What I have felt so far is the urge to continue the outpost’s story. It’s usually easy enough to jump in. Just find the Greek-architecture icon for the outpost, and that person will guide the player to the current event. However, I have found it very hard to stop. One event leads to another. This leads to a final culmination. Then it leads to a mapwide meta event, and then finally after two hours it feels like I can stop. That is some sticky content!
There are small victories to be had in finding mastery points, hero point challenges, and vistas the same as old world Guild Wars 2. Yet, unlike hearts and quests they don’t feel like the meat of things. They are the secondary objectives to playing. The same goes for achievements for this article, which are a whole ‘nother level of sticky for hardcore Guild Wars 2 players.
This is of course looking at a part of Heart of Thorns. One can easily play two matches of PvP or jump in to a WvW battle in a half-hour’s time. For longer term players there are tons and tons of achievement steps which can be knocked out in less than a half-hour’s time, the most notable of which are the legendary weapon achievements. There are also Fractal dungeons, revamped now, so that the entire level is a single “island” of the Fractal instead of the previous 3-4 islands.
Still it is notable to go from sitcoms as the usual content feed to feature-length movies. How often do you watch a complete movie in half-hour chunks?

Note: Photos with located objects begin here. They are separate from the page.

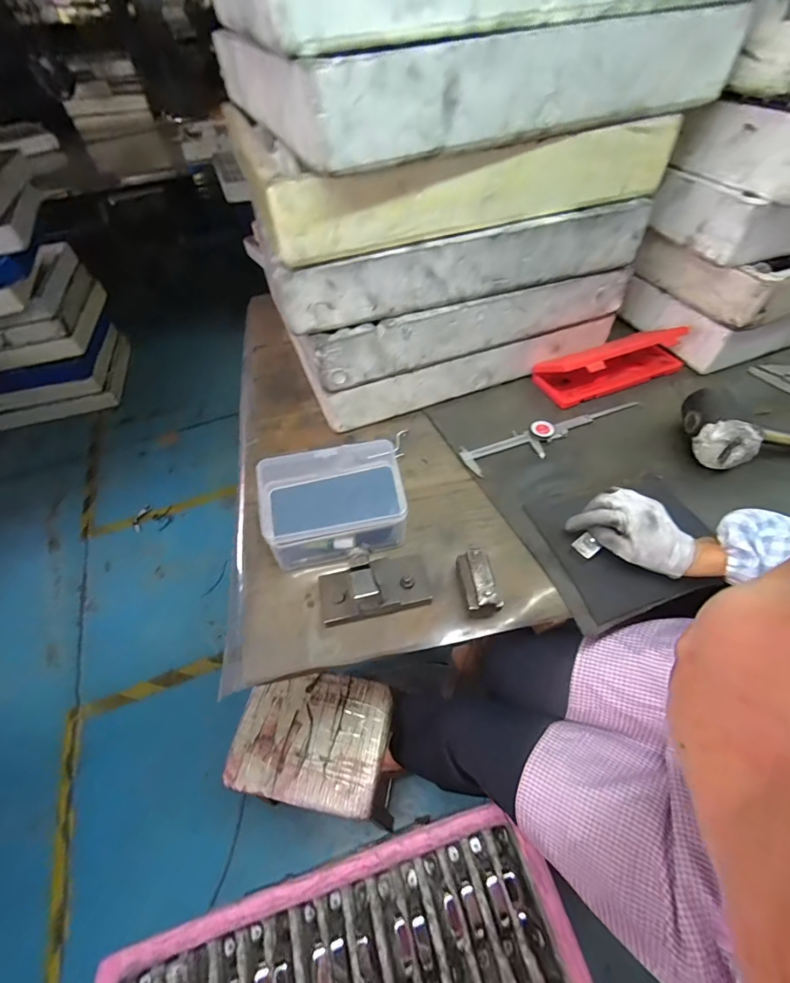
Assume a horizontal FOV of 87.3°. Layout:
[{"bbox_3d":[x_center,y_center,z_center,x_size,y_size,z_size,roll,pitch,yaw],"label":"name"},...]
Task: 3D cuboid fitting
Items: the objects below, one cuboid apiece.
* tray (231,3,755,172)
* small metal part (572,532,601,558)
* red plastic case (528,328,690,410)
[{"bbox_3d":[0.065,-0.596,0.578,0.564,0.092,0.477,-21,55,-13],"label":"tray"},{"bbox_3d":[0.243,0.069,0.525,0.025,0.006,0.027,-43,64,2],"label":"small metal part"},{"bbox_3d":[0.385,-0.235,0.738,0.256,0.074,0.100,-20,54,-12],"label":"red plastic case"}]

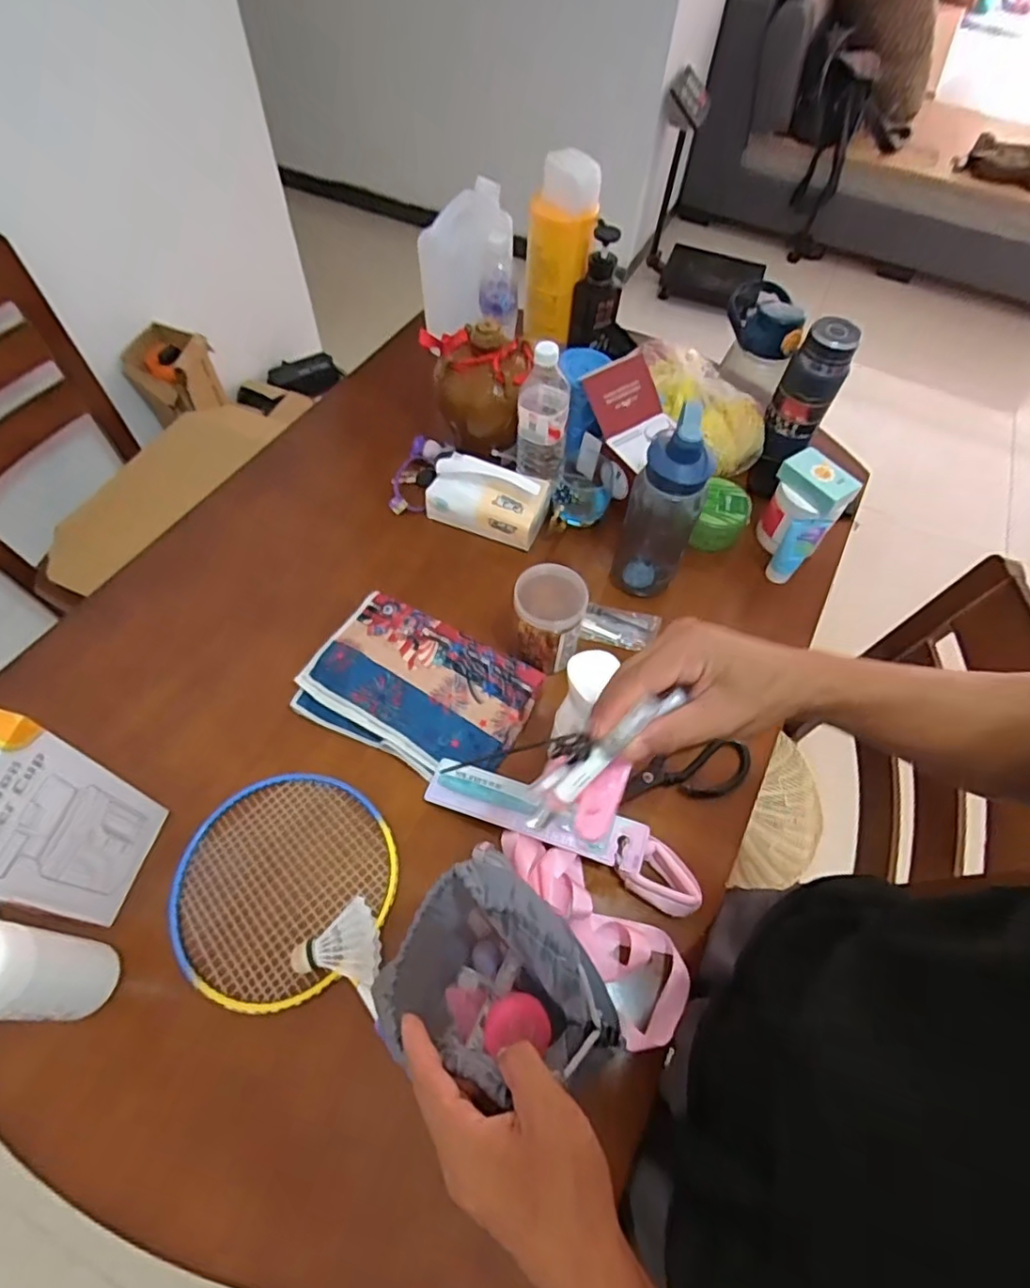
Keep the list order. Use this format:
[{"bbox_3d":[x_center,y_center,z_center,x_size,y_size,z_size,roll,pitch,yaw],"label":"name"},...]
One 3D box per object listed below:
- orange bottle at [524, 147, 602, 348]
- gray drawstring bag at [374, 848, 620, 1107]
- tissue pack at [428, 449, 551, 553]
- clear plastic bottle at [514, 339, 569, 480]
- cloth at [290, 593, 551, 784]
[{"bbox_3d":[0.071,-0.619,0.974,0.100,0.260,0.084,4,59,-1],"label":"orange bottle"},{"bbox_3d":[-0.013,0.250,0.448,0.140,0.157,0.124,39,64,19],"label":"gray drawstring bag"},{"bbox_3d":[-0.040,-0.206,0.860,0.170,0.098,0.061,15,59,6],"label":"tissue pack"},{"bbox_3d":[0.036,-0.307,0.839,0.067,0.217,0.060,8,59,1],"label":"clear plastic bottle"},{"bbox_3d":[-0.117,0.052,0.740,0.258,0.032,0.175,26,61,12],"label":"cloth"}]

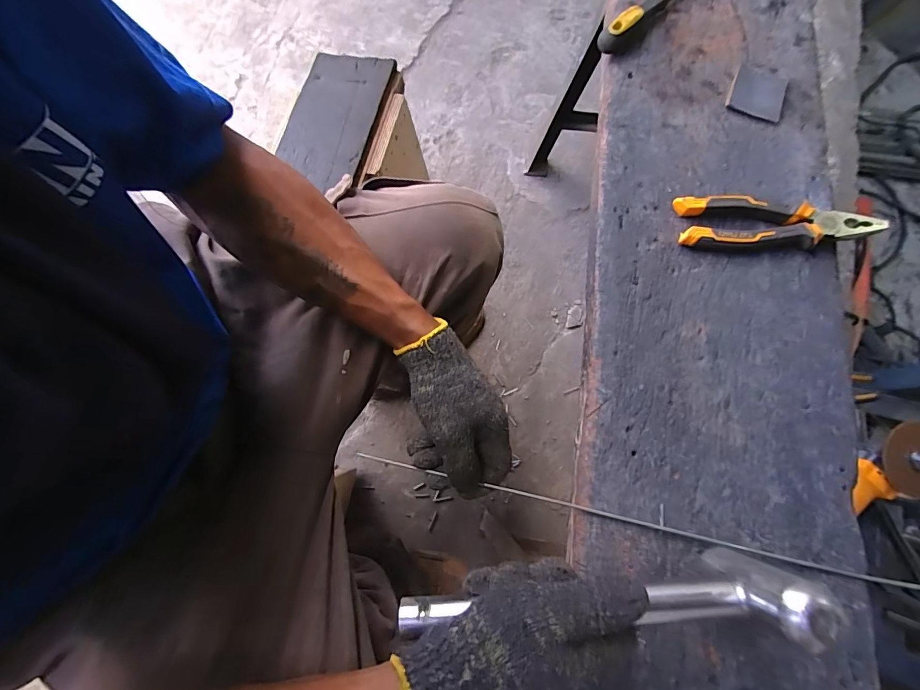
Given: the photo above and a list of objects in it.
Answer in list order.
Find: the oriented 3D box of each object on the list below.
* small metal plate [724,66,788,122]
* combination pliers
[{"bbox_3d":[0.349,-0.296,0.485,0.059,0.009,0.070,21,77,5],"label":"small metal plate"},{"bbox_3d":[0.322,-0.122,0.423,0.188,0.028,0.052,4,77,1],"label":"combination pliers"}]

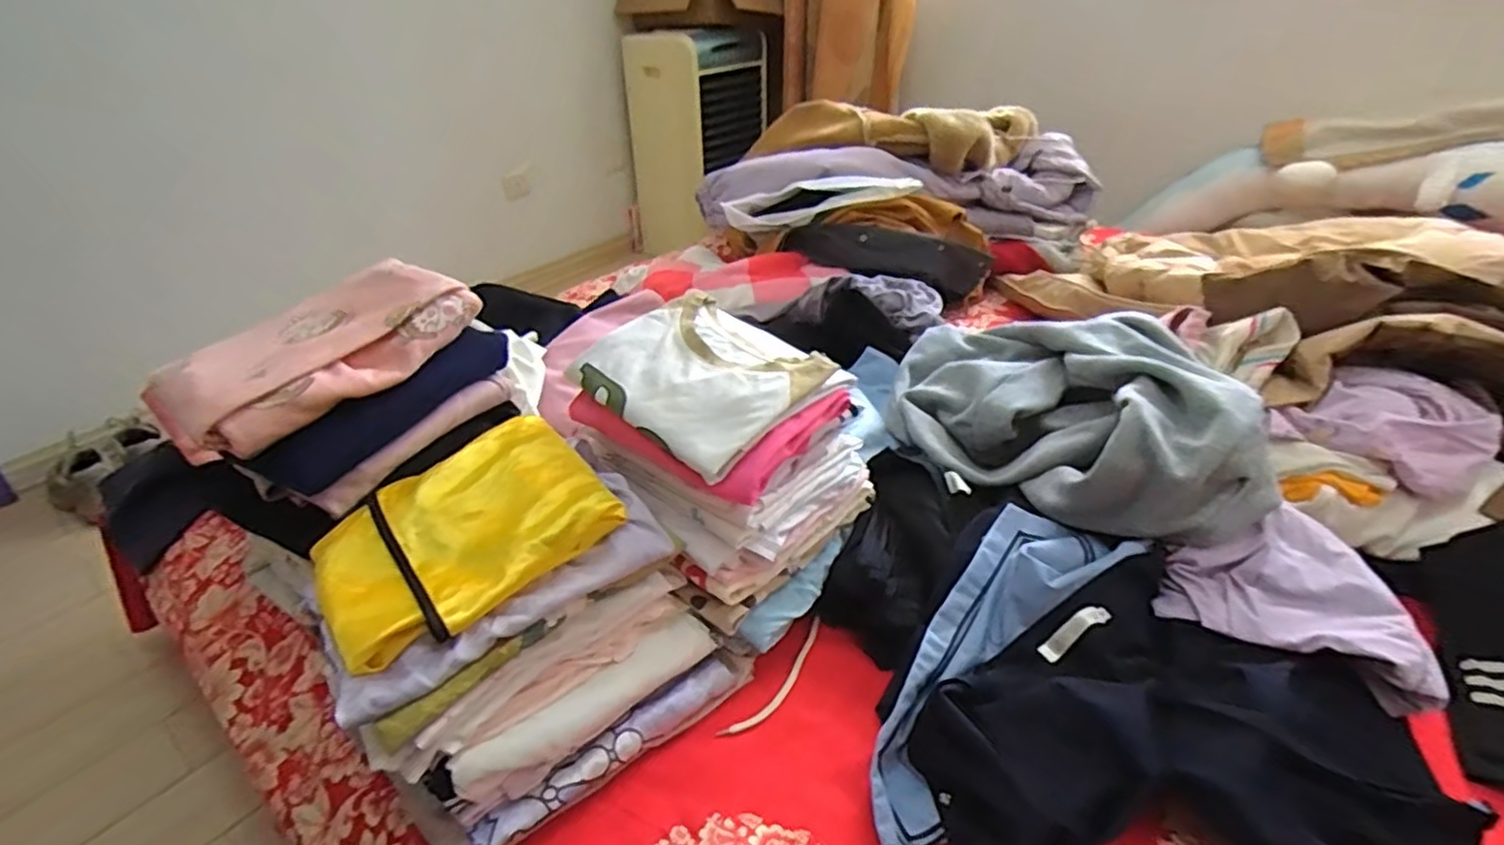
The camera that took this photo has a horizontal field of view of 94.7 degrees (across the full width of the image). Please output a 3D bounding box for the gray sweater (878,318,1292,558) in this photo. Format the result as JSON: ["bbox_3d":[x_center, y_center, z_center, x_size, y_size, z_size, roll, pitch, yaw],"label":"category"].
[{"bbox_3d":[0.357,-0.036,0.824,0.372,0.149,0.405,10,36,16],"label":"gray sweater"}]

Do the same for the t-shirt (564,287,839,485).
[{"bbox_3d":[-0.047,-0.048,0.660,0.186,0.050,0.206,-29,43,-34],"label":"t-shirt"}]

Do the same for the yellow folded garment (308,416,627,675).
[{"bbox_3d":[-0.240,0.088,0.577,0.227,0.054,0.164,-28,42,-33],"label":"yellow folded garment"}]

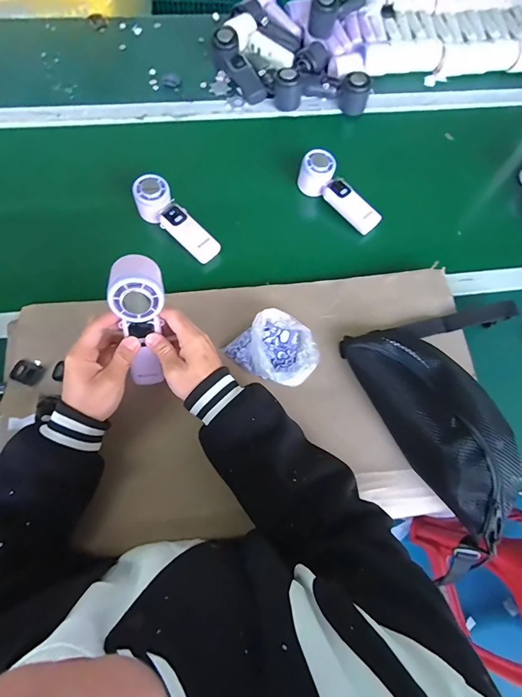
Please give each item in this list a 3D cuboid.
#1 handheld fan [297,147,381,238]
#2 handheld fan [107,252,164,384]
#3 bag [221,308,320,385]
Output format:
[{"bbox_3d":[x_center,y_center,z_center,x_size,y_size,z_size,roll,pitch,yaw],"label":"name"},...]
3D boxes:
[{"bbox_3d":[0.139,-0.268,0.624,0.160,0.061,0.057,37,71,11],"label":"handheld fan"},{"bbox_3d":[-0.138,-0.023,0.428,0.056,0.159,0.058,8,39,0],"label":"handheld fan"},{"bbox_3d":[0.024,0.003,0.509,0.105,0.045,0.106,-41,76,-17],"label":"bag"}]

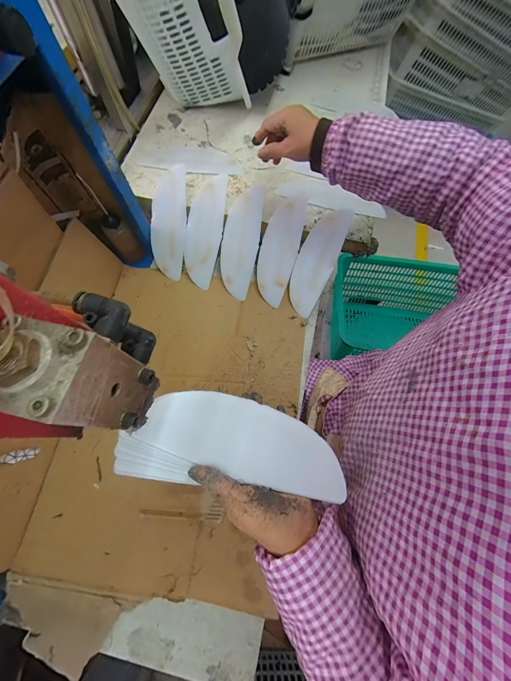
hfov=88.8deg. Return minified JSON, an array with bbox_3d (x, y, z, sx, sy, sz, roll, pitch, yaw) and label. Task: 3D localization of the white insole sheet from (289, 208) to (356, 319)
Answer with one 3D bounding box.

I am hoping that the pendulum starts swinging back. ArenaNet has clearly shown that they can make challenging open world content that is sticky and lengthy enough for all the hardcore able to spend contiguous hours of playtime. Raids are also coming, which just dogpiles on. Anybody that walked away from Guild Wars 2 for “lack of endgame” is going to find it is all different now. For casuals that enjoyed Guild Wars 2’s calmer chunks, I feel they are amiss. Maybe not necessary, but definitely amiss. It’s hard to recommend the expansion to my friends who play Guild Wars 2 a few hours a month.
I would say the absolute saving grace is how ArenaNet interwove many of the features of Heart of Thorns back in to the core game with masteries. There are levels upon levels of masteries that can only be progressed in the old maps. The legendary collections, which are basically thematic quests, all rely on these bite-size accomplishments. I am absolutely loving the hammer legendary’s first step of going to many famous statues around the world and /ponder’ing them. Soon I will be kneeling in front of the many giants of the game. Of course, Fractals are now doable in small chunks. Without these islands of familiar calm to fall back on, I would feel truly overwhelmed.
So. If you are a Guild Wars 2 fan enjoying many hours of the game, Heart of Thorns is a no-brainer. It adds so much to the game it feels to me ridiculous not to get it. If you walked away from Guild Wars 2 because it wasn’t sticky enough, Heart of Thorns should definitely be considered. It will provide easily dozens upon dozens of hours from easier goals (map completion) to hardcore goals (all Heart of Thorns achievements). For those looking for a casual time, a lighter MMO, I would recommend Heart of Thorns, but understand that it is going to hit you with stickiness. Heart of Thorns has turned Guild Wars 2 in to a full-grown MMO, if ever there was a doubt about it before.